Viterbo – Giovedì sera nel cuore del quartiere medievale un tuffo nell’India classica con Rosella Fanelli. L’appuntamento con il “Recital di Kathak” si terrà il 30 luglio, alle ore 19, presso la Galleria d’Arte Claudio Morucci, in via San Pellegrino 2, a Viterbo. Guidati da Rosella e dalle note del santoor di Valerio Bruni, si esibiranno Arianna Jewel, astrofisica originaria di San Francisco negli Stati Uniti, e Rimon Miah, originario del Bangladesh, talentuosi allievi, immersi nella cultura indiana dello stile Kathak. Arianna Jewel racconta a Tusciaweb come è arrivata a Viterbo e il suo incontro con Fanelli e la danza kathak.
Danza kathak – Arianna Jewel e Rosella Fanelli
In un’epoca di globalizzazione e di crescente scambio culturale tra Oriente e Occidente, non è più così facile giudicare le cose dalle apparenze superficiali. Ad esempio, non si sospetterebbe mai che, passeggiando tra i vicoli del quartiere medievale di Viterbo, ci si possa imbattere in una vera e propria guru di danza classica indiana e yoga: Rosella Fanelli.
Quando ho incontrato Rosella per la prima volta nell’estate del 2023, studiavo astrofisica in un’università della California e vivevo a Viterbo per un programma di scambio.
Sebbene avessi sempre amato la musica e il movimento espressivo, nell’universo iperrazionale della fisica avevo iniziato a sentirmi disconnessa dalla mia dimensione creativa e spirituale. Il mio cuore desiderava ardentemente un modo per integrare la parte intellettuale, quella artistica e quella spirituale della mia persona.
Leggevo con avidità libri sulle religioni del mondo e studiavo varie forme di vita monastica, eppure sentivo che le mie ricerche non facevano che aumentare il mio senso di frammentazione interiore, risuonando ancora, per lo più, a un livello puramente intellettuale.
Poi, un giorno, nel bel mezzo dei miei studi a Viterbo, ho conosciuto Rosella Fanelli: la donna che mi avrebbe guidata nel risanare questa frattura interiore e che mi avrebbe rivelato come unire i diversi tasselli della mia vita — la matematica, la musica e la filosofia — attraverso un’unica forma d’arte: il Kathak.
Il Kathak, una forma coreutica classica indiana millenaria, affonda le sue profonde radici sia nella cultura dei templi induisti che in quella delle elitarie corti musulmane dell’India del Nord. Unendo una complessa matematica ritmica a un lavoro dei piedi (Tatkar) elegante e alla mimica facciale (Abhinaya), il Kathak coinvolge sia la mente che le emozioni. È una disciplina ricca di apparenti contraddizioni: seguire un rigore severo e attenerti a regole strette ti porta a scoprire un profondo senso di libertà; imparare a indossare molteplici maschere a tuo piacimento ti connette con le tue emozioni più autentiche; e sul palcoscenico devi esprimere la tua devozione più intima.
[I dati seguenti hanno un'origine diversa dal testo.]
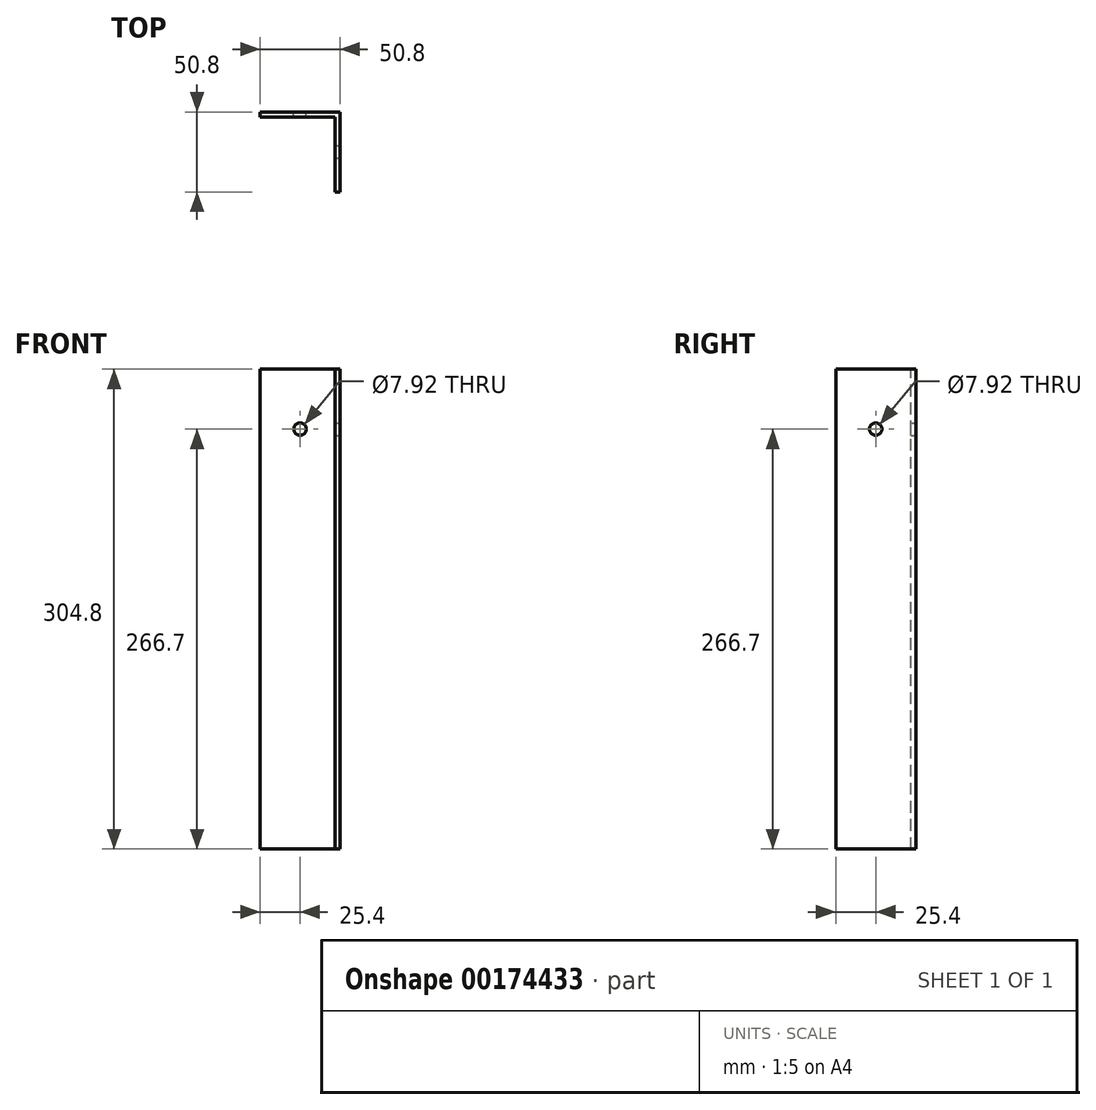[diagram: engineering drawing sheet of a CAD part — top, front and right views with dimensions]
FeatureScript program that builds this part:
annotation { "Feature Type Name" : "Feature", "Feature Type Description" : "" }
export const myFeature = defineFeature(function(context is Context, id is Id, definition is map)
    precondition{}
    {
        {
            var Q0;
            Q0=qCreatedBy(makeId("Top.planeOp"),FACE);
            var sketch = newSketch(context, id + "F0", { "sketchPlane" : qUnion([Q0])});
            skLineSegment(sketch, "E0", {"start": v(-50.8, 0) * mm, "end": v(0, 0) * mm});
            skLineSegment(sketch, "E1", {"start": v(0, 0) * mm, "end": v(0, -50.8) * mm});
            skLineSegment(sketch, "E2", {"start": v(-50.8, 0) * mm, "end": v(-50.8, -3.18) * mm});
            skLineSegment(sketch, "E3", {"start": v(-50.8, -3.18) * mm, "end": v(-3.18, -3.18) * mm});
            skLineSegment(sketch, "E4", {"start": v(-3.18, -3.18) * mm, "end": v(-3.17, -50.8) * mm});
            skLineSegment(sketch, "E5", {"start": v(0, -50.8) * mm, "end": v(-3.17, -50.8) * mm});
            skSolve(sketch);
        }
        {
            var Q0;
            Q0 = qSketchRegion(id + "F0", true);
            extrude(context, id + "F1", {"entities" : qUnion([Q0]), "oppositeDirection" : true, "depth" : 304.8 * mm});
        }
        {
            var Q0;
            Q0=qCreatedBy(makeId("Right.planeOp"),FACE);
            var sketch = newSketch(context, id + "F2", { "sketchPlane" : qUnion([Q0])});
            skCircle(sketch, "E6", {"center": v(-25.4, -38.1) * mm, "radius": 3.96 * mm});
            skSolve(sketch);
        }
        {
            var Q0;
            Q0=makeQuery(id+"F2.imprint","IMPRINT",FACE,{"disambiguationData":[TD([[makeQuery(id+"F2.imprint","IMPRINT",EDGE,{"derivedFrom":sQuery(id+"F2.wireOp",EDGE,"E6")}),1.0]])]});
            extrude(context, id + "F3", {"entities" : qUnion([Q0]), "operationType" : NewBodyOperationType.REMOVE, "endBound" : BoundingType.THROUGH_ALL, "oppositeDirection" : true, "depth" : 25.4 * mm});
        }
        {
            var Q0;
            Q0=qCreatedBy(makeId("Front.planeOp"),FACE);
            var sketch = newSketch(context, id + "F4", { "sketchPlane" : qUnion([Q0])});
            skCircle(sketch, "E7", {"center": v(-25.4, -38.1) * mm, "radius": 3.96 * mm});
            skSolve(sketch);
        }
        {
            var Q0;
            Q0=makeQuery(id+"F4.imprint","IMPRINT",FACE,{"disambiguationData":[TD([[makeQuery(id+"F4.imprint","IMPRINT",EDGE,{"derivedFrom":sQuery(id+"F4.wireOp",EDGE,"E7")}),1.0]])]});
            extrude(context, id + "F5", {"entities" : qUnion([Q0]), "operationType" : NewBodyOperationType.REMOVE, "endBound" : BoundingType.THROUGH_ALL, "depth" : 25.4 * mm});
        }
    });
Questi contrasti e la tensione che generano nel tempo espandono la consapevolezza del praticante e la sua capacità di esprimersi in modo sia efficace che meraviglioso. Tuttavia, tali dualità che si ricompongono nel Kathak sembrano opposte solo a un livello superficiale. Più ci si addentra nella pratica, più si scopre che questi poli divergenti — libertà e disciplina, finzione e sincerità, pubblico e privato, così come sacro e profano — si fondono nell’esperienza incarnata dell’arte stessa.
Rosella Fanelli è cresciuta a Viterbo e da giovane si è recata in India per studiare yoga e Kathak, vivendo a Lucknow per 15 anni come danzatrice insieme al suo guru Pt. Arjun Mishra.
La sua maestria in entrambe le discipline crea un connubio unico che si fonde perfettamente nel suo insegnamento: lo stile di Rosella proietta i principi dei Yoga Sutra di Patanjali sugli elementi fondamentali del Kathak, incoraggiando lo studente a sviluppare contemporaneamente forza fisica e spirituale.
Lei mi ha insegnato che il Kathak è molto più di una semplice espressione del corpo: è un cammino alchemico dell’anima, un percorso per imparare a esprimere energie macrocosmiche in un involucro microcosmico, unendo l’intelletto al cuore, il ‘distacco’ yogico alla passione artistica. Sarò eternamente grata alla mia guru Rosella per avermi svelato, a poco a poco, la profonda bellezza di questa disciplina e per continuare a farmi da guida nella danza della vita, con compassione e grazia.